Know which is which: Malthus = pessimist (crisis). Boserup = optimist (innovation saves us).
The past papers in this micro mostly ask about Boserup's optimistic stance — so be ready to explain how more people leads to more food.
See how examiners mark answers
Access past paper questions with model answers. Learn exactly what earns marks and what doesn't.
Real ways food output has been raised: Boserup's optimism is backed by real history — humans keep developing resources to feed more people.
Ways resources are developed
- Green Revolution (India, 1960s-70s) — new high-yield wheat and rice varieties more than doubled grain output, helping India go from food shortages to surplus.
- Irrigation and water control (e.g. Egypt's Nile, China) — bringing water to dry land lets farmers grow crops where they could not before, and harvest more times a year.
- Mechanisation and fertiliser — tractors, machinery and chemical fertiliser raise the output of each worker and each hectare.
- Land reclamation (e.g. the Netherlands' polders) — draining sea and wetland created new farmland from land that produced nothing.
- New technology (GM crops, vertical farming, aquaculture) — modern innovation keeps lifting how much food a given area can yield.
Develop the link: Each method only earns full marks if you link it to more food: e.g. new high-yield seeds → each plant gives more grain → total food production rises.
How this is tested: Paper 2 often shows a graph or table of population and food production over time. You Identify a value, Estimate off the axis, or Describe the trend. This data is also strong evidence for Boserup: food has out-grown population, not fallen behind it.
Read carefully and quote the units (here, an index where 1961 = 100).

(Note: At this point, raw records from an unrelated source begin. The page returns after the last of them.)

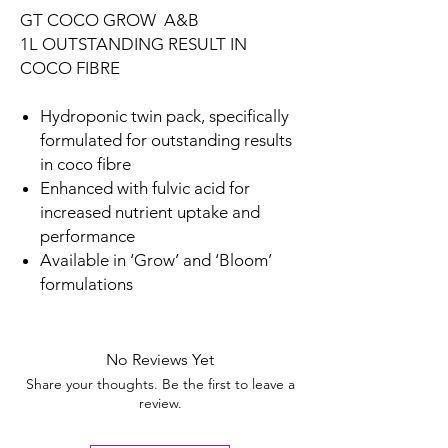
GT COCO GROW A&B
1L OUTSTANDING RESULT IN
COCO FIBRE
Hydroponic twin pack, specifically
formulated for outstanding results
in coco fibre
Enhanced with fulvic acid for
increased nutrient uptake and
performance
Available in ‘Grow’ and ‘Bloom’
formulations
No Reviews Yet
Share your thoughts. Be the first to leave a
review.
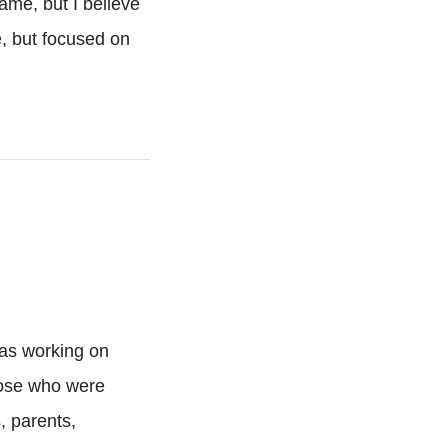
game, but I believe
e, but focused on
was working on
hose who were
, parents,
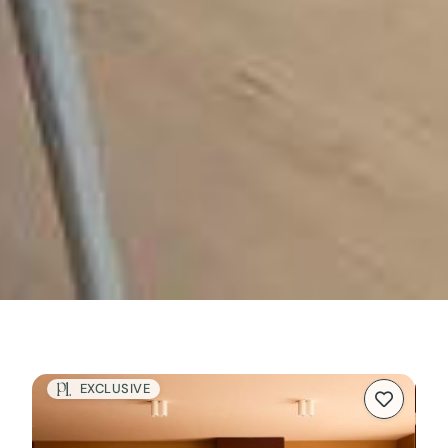
EXCLUSIVE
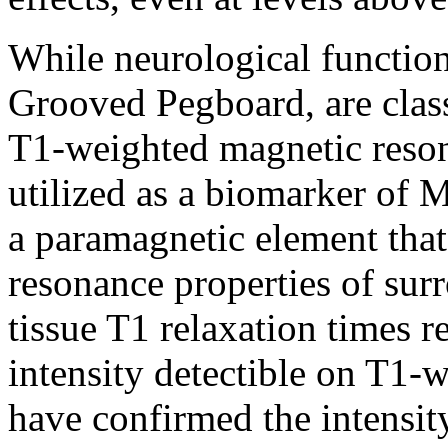
While neurological functio
Grooved Pegboard, are class
T1-weighted magnetic reso
utilized as a biomarker of 
a paramagnetic element that
resonance properties of sur
tissue T1 relaxation times r
intensity detectible on T1
have confirmed the intensity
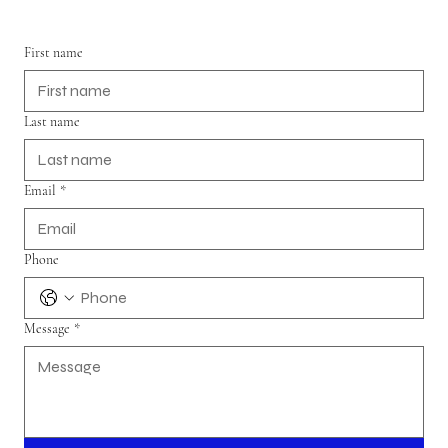
First name
Last name
Email
*
Phone
Message
*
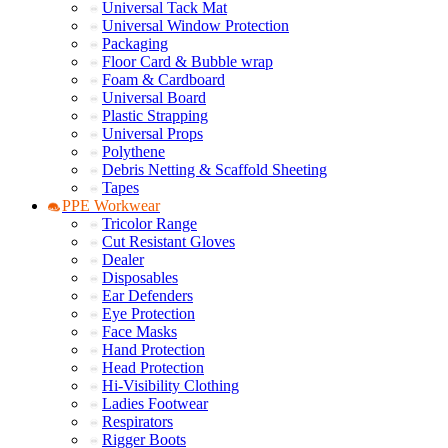
Universal Tack Mat
Universal Window Protection
Packaging
Floor Card & Bubble wrap
Foam & Cardboard
Universal Board
Plastic Strapping
Universal Props
Polythene
Debris Netting & Scaffold Sheeting
Tapes
PPE Workwear
Tricolor Range
Cut Resistant Gloves
Dealer
Disposables
Ear Defenders
Eye Protection
Face Masks
Hand Protection
Head Protection
Hi-Visibility Clothing
Ladies Footwear
Respirators
Rigger Boots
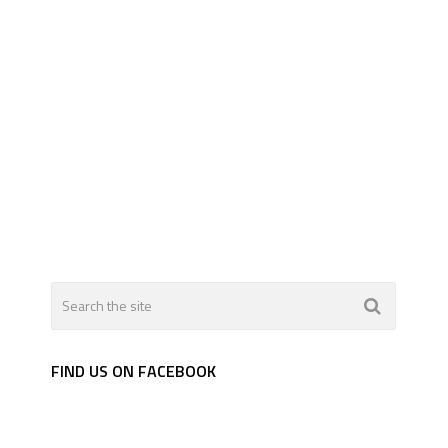
FIND US ON FACEBOOK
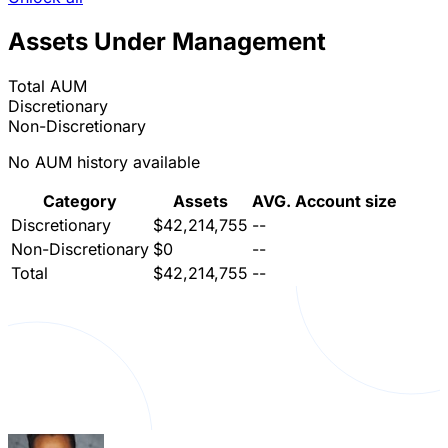
Assets Under Management
Total AUM
Discretionary
Non-Discretionary
No AUM history available
Category
Assets
AVG. Account size
Discretionary
$42,214,755
--
Non-Discretionary
$0
--
Total
$42,214,755
--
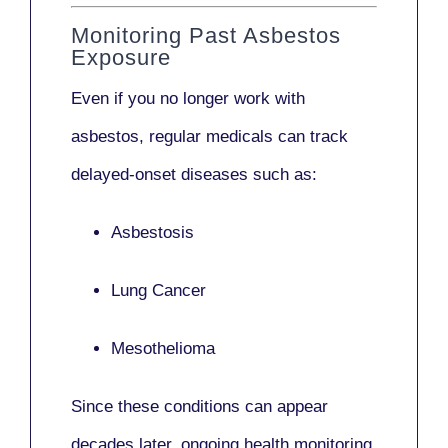
Monitoring Past Asbestos
Exposure
Even if you no longer work with
asbestos,
regular medicals
can track
delayed-onset diseases such as:
Asbestosis
Lung Cancer
Mesothelioma
Since these conditions can appear
decades later,
ongoing health monitoring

| Year | Population (index) | Food production (index) | Food per person (index) |
|---|---|---|---|
| 1961 | 100 | 100 | 100 |
| 1980 | 146 | 166 | 114 |
| 2000 | 201 | 245 | 122 |
| 2020 | 256 | 350 | 137 |
IB-style question — read the data
Using the table above: (a) identify the population index in 2020 [1]; (b) estimate food production in 1980 [1]; (c) describe what happened to food per person between 1961 and 2020 [2].
How to answer each part
- (a) Identify the value. Read the 2020 row, population column → 256.
- (b) Estimate 1980 food. Read the 1980 row, food-production column → about 166.
- (c) Describe food per person. It rose, from 100 (1961) to 137 (2020) — a clear increase, meaning food grew faster than population. This supports Boserup, not Malthus.
Final answer
(a) 256; (b) about 166; (c) food per person rose from 100 to 137 — an increase, so food out-grew population (Boserup).